## How to complete this task
Return the full listing unchanged, excluding any images it contains.

## Records shown
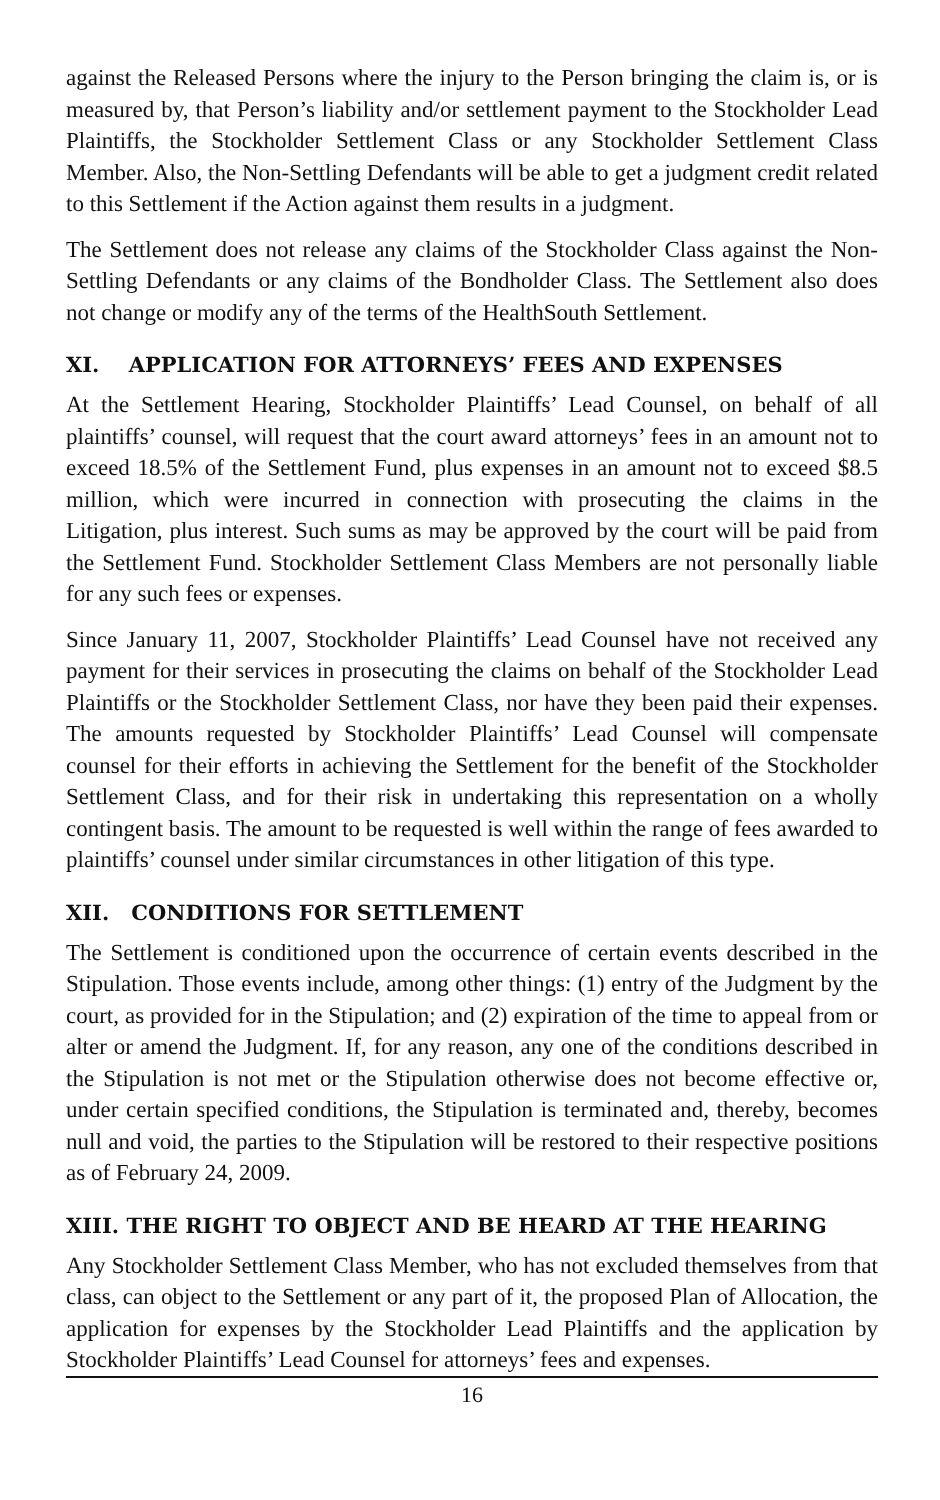against the Released Persons where the injury to the Person bringing the claim is, or is measured by, that Person’s liability and/or settlement payment to the Stockholder Lead Plaintiffs, the Stockholder Settlement Class or any Stockholder Settlement Class Member. Also, the Non-Settling Defendants will be able to get a judgment credit related to this Settlement if the Action against them results in a judgment.
The Settlement does not release any claims of the Stockholder Class against the Non-Settling Defendants or any claims of the Bondholder Class. The Settlement also does not change or modify any of the terms of the HealthSouth Settlement.
XI. APPLICATION FOR ATTORNEYS’ FEES AND EXPENSES
At the Settlement Hearing, Stockholder Plaintiffs’ Lead Counsel, on behalf of all plaintiffs’ counsel, will request that the court award attorneys’ fees in an amount not to exceed 18.5% of the Settlement Fund, plus expenses in an amount not to exceed $8.5 million, which were incurred in connection with prosecuting the claims in the Litigation, plus interest. Such sums as may be approved by the court will be paid from the Settlement Fund. Stockholder Settlement Class Members are not personally liable for any such fees or expenses.
Since January 11, 2007, Stockholder Plaintiffs’ Lead Counsel have not received any payment for their services in prosecuting the claims on behalf of the Stockholder Lead Plaintiffs or the Stockholder Settlement Class, nor have they been paid their expenses. The amounts requested by Stockholder Plaintiffs’ Lead Counsel will compensate counsel for their efforts in achieving the Settlement for the benefit of the Stockholder Settlement Class, and for their risk in undertaking this representation on a wholly contingent basis. The amount to be requested is well within the range of fees awarded to plaintiffs’ counsel under similar circumstances in other litigation of this type.
XII. CONDITIONS FOR SETTLEMENT
The Settlement is conditioned upon the occurrence of certain events described in the Stipulation. Those events include, among other things: (1) entry of the Judgment by the court, as provided for in the Stipulation; and (2) expiration of the time to appeal from or alter or amend the Judgment. If, for any reason, any one of the conditions described in the Stipulation is not met or the Stipulation otherwise does not become effective or, under certain specified conditions, the Stipulation is terminated and, thereby, becomes null and void, the parties to the Stipulation will be restored to their respective positions as of February 24, 2009.
XIII. THE RIGHT TO OBJECT AND BE HEARD AT THE HEARING
Any Stockholder Settlement Class Member, who has not excluded themselves from that class, can object to the Settlement or any part of it, the proposed Plan of Allocation, the application for expenses by the Stockholder Lead Plaintiffs and the application by Stockholder Plaintiffs’ Lead Counsel for attorneys’ fees and expenses.
16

## Response to the exercise
against the Released Persons where the injury to the Person bringing the claim is, or is measured by, that Person’s liability and/or settlement payment to the Stockholder Lead Plaintiffs, the Stockholder Settlement Class or any Stockholder Settlement Class Member. Also, the Non-Settling Defendants will be able to get a judgment credit related to this Settlement if the Action against them results in a judgment.
The Settlement does not release any claims of the Stockholder Class against the Non-Settling Defendants or any claims of the Bondholder Class. The Settlement also does not change or modify any of the terms of the HealthSouth Settlement.
XI. APPLICATION FOR ATTORNEYS’ FEES AND EXPENSES
At the Settlement Hearing, Stockholder Plaintiffs’ Lead Counsel, on behalf of all plaintiffs’ counsel, will request that the court award attorneys’ fees in an amount not to exceed 18.5% of the Settlement Fund, plus expenses in an amount not to exceed $8.5 million, which were incurred in connection with prosecuting the claims in the Litigation, plus interest. Such sums as may be approved by the court will be paid from the Settlement Fund. Stockholder Settlement Class Members are not personally liable for any such fees or expenses.
Since January 11, 2007, Stockholder Plaintiffs’ Lead Counsel have not received any payment for their services in prosecuting the claims on behalf of the Stockholder Lead Plaintiffs or the Stockholder Settlement Class, nor have they been paid their expenses. The amounts requested by Stockholder Plaintiffs’ Lead Counsel will compensate counsel for their efforts in achieving the Settlement for the benefit of the Stockholder Settlement Class, and for their risk in undertaking this representation on a wholly contingent basis. The amount to be requested is well within the range of fees awarded to plaintiffs’ counsel under similar circumstances in other litigation of this type.
XII. CONDITIONS FOR SETTLEMENT
The Settlement is conditioned upon the occurrence of certain events described in the Stipulation. Those events include, among other things: (1) entry of the Judgment by the court, as provided for in the Stipulation; and (2) expiration of the time to appeal from or alter or amend the Judgment. If, for any reason, any one of the conditions described in the Stipulation is not met or the Stipulation otherwise does not become effective or, under certain specified conditions, the Stipulation is terminated and, thereby, becomes null and void, the parties to the Stipulation will be restored to their respective positions as of February 24, 2009.
XIII. THE RIGHT TO OBJECT AND BE HEARD AT THE HEARING
Any Stockholder Settlement Class Member, who has not excluded themselves from that class, can object to the Settlement or any part of it, the proposed Plan of Allocation, the application for expenses by the Stockholder Lead Plaintiffs and the application by Stockholder Plaintiffs’ Lead Counsel for attorneys’ fees and expenses.
16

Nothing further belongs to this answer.